Yeah, it's kinda difficult to answer. Twice I wrote a quick, dismissive answer, to the effect that the planet would be ripped apart by gravitational tides, or have waaay less time dilation than the 61000 factor presented in the movie, and twice now I deleted it.
If it were using the physics of a simple 40 solar mass non-rotating black hole, the planet would stand no chance. However, the black hole, Gargantua, seems to be of the supermassive type (i.e. galactic core) and rotating incredibly fast, so the more complicated Kerr metrics rather than the good old Schwarzschild metrics apply. You'd be forgiven to think: larger core, more spaghettification. But that's not actually the case, at least not in the relative proximity of the event horizon of a giant rotating black hole.
If you read Kip Thorne's book the Science of Interstellar, he has Miller's world at the outer centrifugal balance point.
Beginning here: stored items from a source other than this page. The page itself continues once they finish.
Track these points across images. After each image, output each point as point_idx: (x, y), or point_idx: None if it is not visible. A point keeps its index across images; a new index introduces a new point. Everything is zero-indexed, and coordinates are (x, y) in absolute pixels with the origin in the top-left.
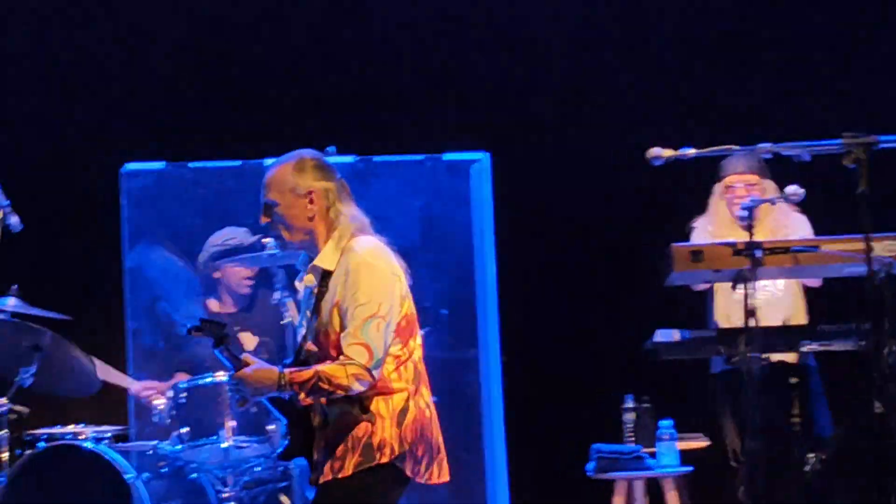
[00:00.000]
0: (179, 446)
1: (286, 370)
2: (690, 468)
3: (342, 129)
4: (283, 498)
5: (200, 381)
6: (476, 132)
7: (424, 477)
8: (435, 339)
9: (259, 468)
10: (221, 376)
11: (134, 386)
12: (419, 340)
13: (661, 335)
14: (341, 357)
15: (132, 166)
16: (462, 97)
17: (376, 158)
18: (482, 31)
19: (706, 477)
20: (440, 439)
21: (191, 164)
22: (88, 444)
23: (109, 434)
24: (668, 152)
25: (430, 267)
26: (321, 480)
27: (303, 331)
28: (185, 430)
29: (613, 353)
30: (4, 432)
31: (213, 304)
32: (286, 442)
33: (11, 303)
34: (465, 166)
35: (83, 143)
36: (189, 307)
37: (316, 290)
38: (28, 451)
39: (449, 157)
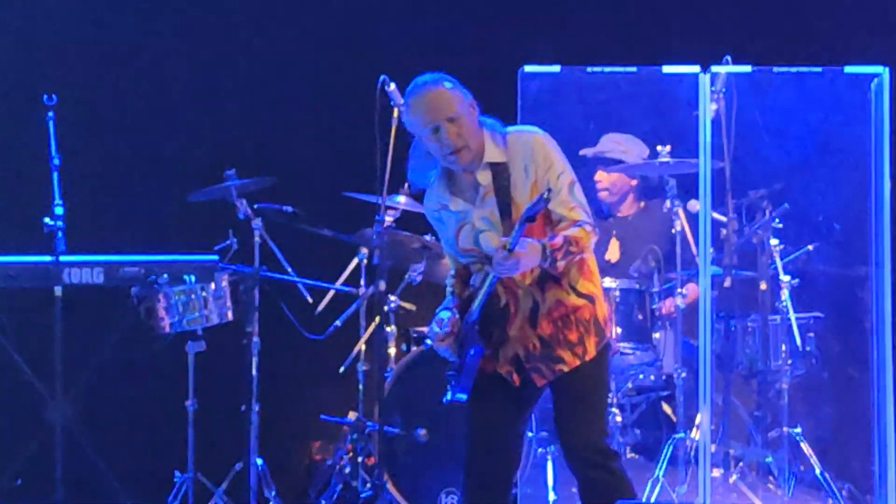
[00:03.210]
0: None
1: (545, 241)
2: None
3: (740, 37)
4: (666, 406)
5: None
6: (877, 45)
7: None
8: (825, 254)
9: (642, 376)
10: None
11: None
12: None
13: None
14: (563, 224)
15: (529, 69)
16: (863, 9)
17: (775, 69)
18: None
19: None
20: None
21: (588, 69)
22: None
23: None
24: None
25: (824, 181)
26: (567, 370)
27: (486, 232)
28: None
29: None
30: (392, 328)
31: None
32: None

Even so, the gravitational tides are so intense, the planet is tidally locked to Gargantua, and severely tidally deformed into an oval.
The more interesting bit is that since Gargantua is a supermassive black hole, to get the time distortion factor, the planet must be relatively close to the horizon. To be relatively close to the horizon and in orbit, it must move fast. Since Gargantua has about a billion km circumference, the planet must orbit in about 1.5-2 hours (from the perspective of someone on the planet), so about half the speed of light. From the perspective of someone further away from the black hole, the time dilation effects will make the world appear to orbit, ugh, the maths become impossible for me here due to the spinning of the massive black hole, so I'll take Thorne's word for it: it would seem to orbit every 100 miliseconds, appearing to achieve effective superluminal speed. Of course, escaping the Gargantuan gravity well to get the Ranger off Miller's world and back to the mothership would be a task well beyond 21st century technology. This was handwaved in the movie, of course (what was it, neutron star slingshots?).
Image from Science of Interstellar
None of this is enough to kill you. However, to get the time dilation effects, you gotta be close to Gargantua, deep down its gravity well. So far down that the accretion disk would be outside Miller's orbit, and the black hole should take up half the horizon (unlike what is shown in the movie). That close to Gargantua, and with Gargantua having a giant accretion disk, the X-ray radiation from the magnetic field of the black hole sweeping that accretion disk would be tremendous. Of course, you can claim (like Nolan)
that the accretion disk is really really anemic, and thus a lot colder than normal accretions disks would be...
Edit: Come think of it the magnetic field of the black hole would itself be spectacularly high as well. It'd be like being inside an MRI machine.
Moreoever, if the planet was formed in place, rather than captured, it's subject to the same 61000x time dilation from the start. For a 12 billion year-old black hole from our perspective, that would be, 200,000 years old. How did Earth look like when it was 200,000 years old? I'd wager it was pretty hot. Of course, you could always argue it was captured later on... Nonetheless, any incoming material (all that in-falling garbage of comets and asteroids) would be coming in at relativistic velocity, accelerated by the black hole. At those speeds, a comet-sized impactor wouldn't just kill off the dinosaurs, it would remelt the planet.
So, in conclusion, rather than a waterworld, it would much more likely be a radiation swept molten rock horror.